All of which sounds very heart-warming and community-oriented and fun, but the motivation is deadly serious. People’s livelihoods are at stake here.
“Horseshoe Shoal is the richest conch ground in the world,” said Ms. Jones.
Vineyard fishermen fear that if the wind project goes ahead, they will be denied access to the area, so they have sued the Coast Guard and the Department of the Interior to have the project stopped.
“We’re going for broke,” said Ms. Jones. “We want them to move it. But what we think will happen is they will mitigate,” she said.
So far, the federal authorities have sought to frustrate the planned legal action.
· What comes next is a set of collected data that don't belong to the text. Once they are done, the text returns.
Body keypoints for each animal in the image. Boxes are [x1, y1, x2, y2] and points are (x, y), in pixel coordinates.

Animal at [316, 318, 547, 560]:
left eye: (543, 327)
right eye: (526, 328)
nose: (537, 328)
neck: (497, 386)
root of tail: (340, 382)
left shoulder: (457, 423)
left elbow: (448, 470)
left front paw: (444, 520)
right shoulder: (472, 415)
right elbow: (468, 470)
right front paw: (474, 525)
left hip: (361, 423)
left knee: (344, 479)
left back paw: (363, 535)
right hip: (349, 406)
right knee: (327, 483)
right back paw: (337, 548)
In response to the association’s lawsuit, Mr. Doty said, the Department of the Interior has said the action was premature in that final approval for the project has not been given.
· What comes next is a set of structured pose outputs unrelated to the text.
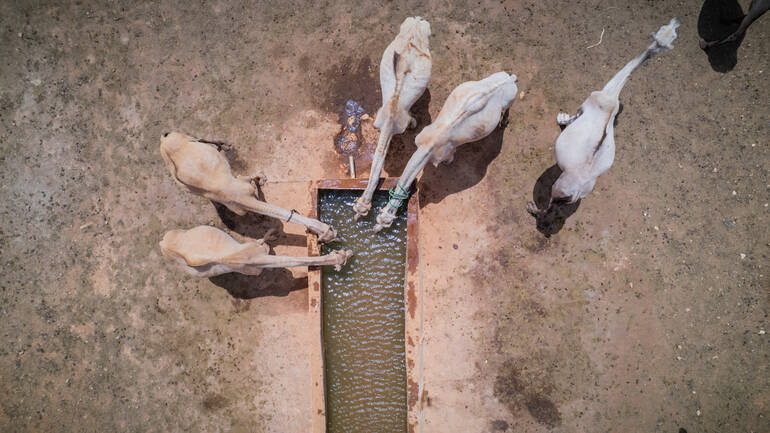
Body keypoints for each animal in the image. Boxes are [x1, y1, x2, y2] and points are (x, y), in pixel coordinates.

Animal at [372, 71, 516, 231]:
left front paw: (449, 163)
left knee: (506, 109)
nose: (375, 230)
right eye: (379, 216)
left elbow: (450, 157)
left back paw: (503, 121)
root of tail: (510, 78)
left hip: (511, 98)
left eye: (387, 223)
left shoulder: (446, 152)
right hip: (492, 77)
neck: (428, 145)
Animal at [520, 18, 680, 218]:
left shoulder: (583, 107)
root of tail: (577, 189)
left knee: (549, 207)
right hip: (586, 189)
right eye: (667, 32)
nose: (675, 24)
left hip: (558, 187)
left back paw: (531, 208)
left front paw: (561, 118)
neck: (610, 96)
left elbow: (572, 117)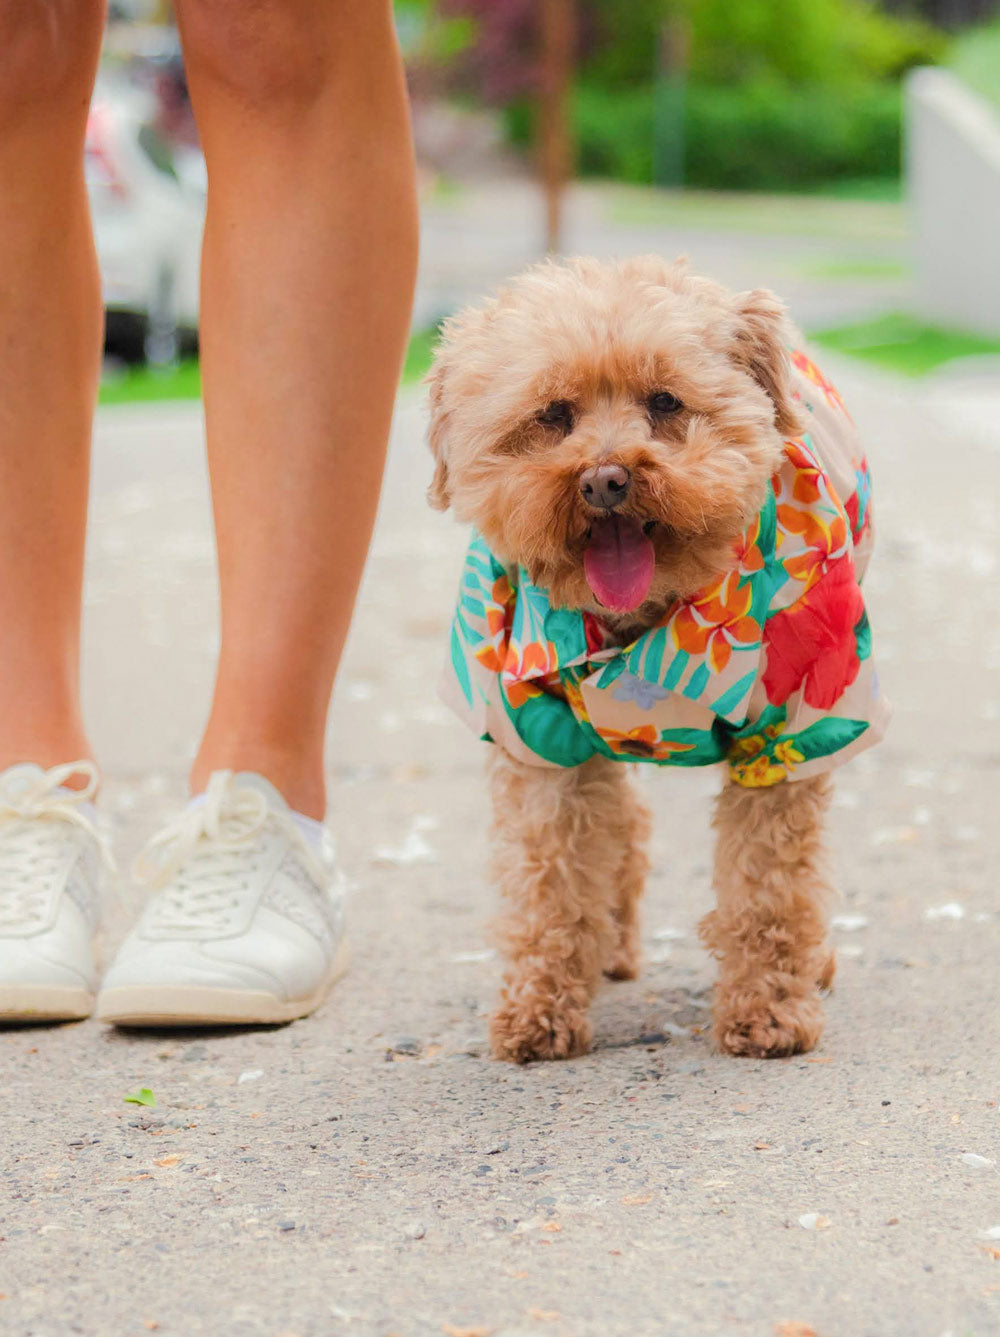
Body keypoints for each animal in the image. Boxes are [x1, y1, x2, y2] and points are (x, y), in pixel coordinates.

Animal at [425, 252, 887, 1064]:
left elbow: (771, 886)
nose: (606, 480)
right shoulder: (537, 738)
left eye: (666, 401)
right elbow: (552, 882)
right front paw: (542, 1006)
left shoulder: (791, 733)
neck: (644, 619)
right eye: (553, 415)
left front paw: (769, 1010)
This is despite the fact that a lease has been issued and Cape Wind already has entered into a contract to sell the power which would be generated.
“But the Department of the Interior says there still are several steps they have to take before giving [the lease]. We in turn have responded that this is ridiculous.
“What did the Secretary of the Interior sign when he went to Atlantic City? He signed the lease. In a big public ceremony at a wind association conference.
“Anyway, that’s where it stands right now.”
The proponents of Cape Wind have always maintained that fishermen have nothing to worry about, that they will be able to continue to catch conch after the turbines go up.
But Ms. Jones accuses them of being less than honest in their promises.
“Cape Wind says, ‘Of course you’ll be able to fish there,’ but when you speak to their insurers, they say ‘No, we won’t insure them if you fish there.’
“So they speak with forked tongue.”
Another major concern is that the Coast Guard now is planning new regulations for the operation of fishing boats working near the wind farm which will add considerable expense to their operations.
“We have always been required to have observers on our owner-operated fishing vessels, and to date it has always been our deck hands who serve as the second pair of eyes.
“Well, now the Coast Guard wants us to carry another crew member to be a dedicated observer, and not do anything else. That’s because the turbines will clutter the radar.
“There’s a huge expense in that. And huge extra danger,” she said.
The association has worked hard doing its homework on the economic threat.
“We have very carefully in our economic analysis outlined the circumstances of each and every one of the 25 boats and crews on the Island who depend on the fishery,” said Ms. Jones.
“We have all of their catch reports and all of their tax returns. We’ve documented very carefully what they stand to lose by losing this fishery.”
Almost all the conch fishermen in this part of the state worked the shoal or its margins.
“But even the men who do not fish where the wind farm is going will be impacted because they will be crowded by the others who are forced off the shoal. It’s going to affect everyone’s livelihood,” she said.
“It impacts every one of the conch fleet, pretty drastically.”
And so the association has engaged counsel, expert in fisheries matters. Their estimated cost is $75,000.
Strangely, the Alliance to Protect Nantucket Sound, which has led the fight against Cape Wind and spent some $20 million in the process, has not offered financial assistance to the Vineyard fishermen.
Mr. Doty said he was not concerned by that.
“We have our own legal team and we think our position is different from anybody else’s because we’re saying we have a historic use of this area, a continued and reasonable use.”
Under the federal Magnuson Stevens Act, he said, the Horseshoe Shoal area was defined as essential fish habitat, and as a result fishing there was heavily regulated.
“We are mandated to protect essential fish habitat, so there are all sorts of things you’re not supposed to do there,” Mr. Doty said.
And the fishermen were fine with that, he said.
“But it seems like someone forgot to tell Cape Wind about that.”
The fishermen’s association fundraiser is at the P.A. Club in Oak Bluffs tomorrow night, starting at 7 p.m. The suggested donation is $10. There will be a cash bar plus a delicious raw bar and fresh seafood hors d’oeuvres. All are welcome.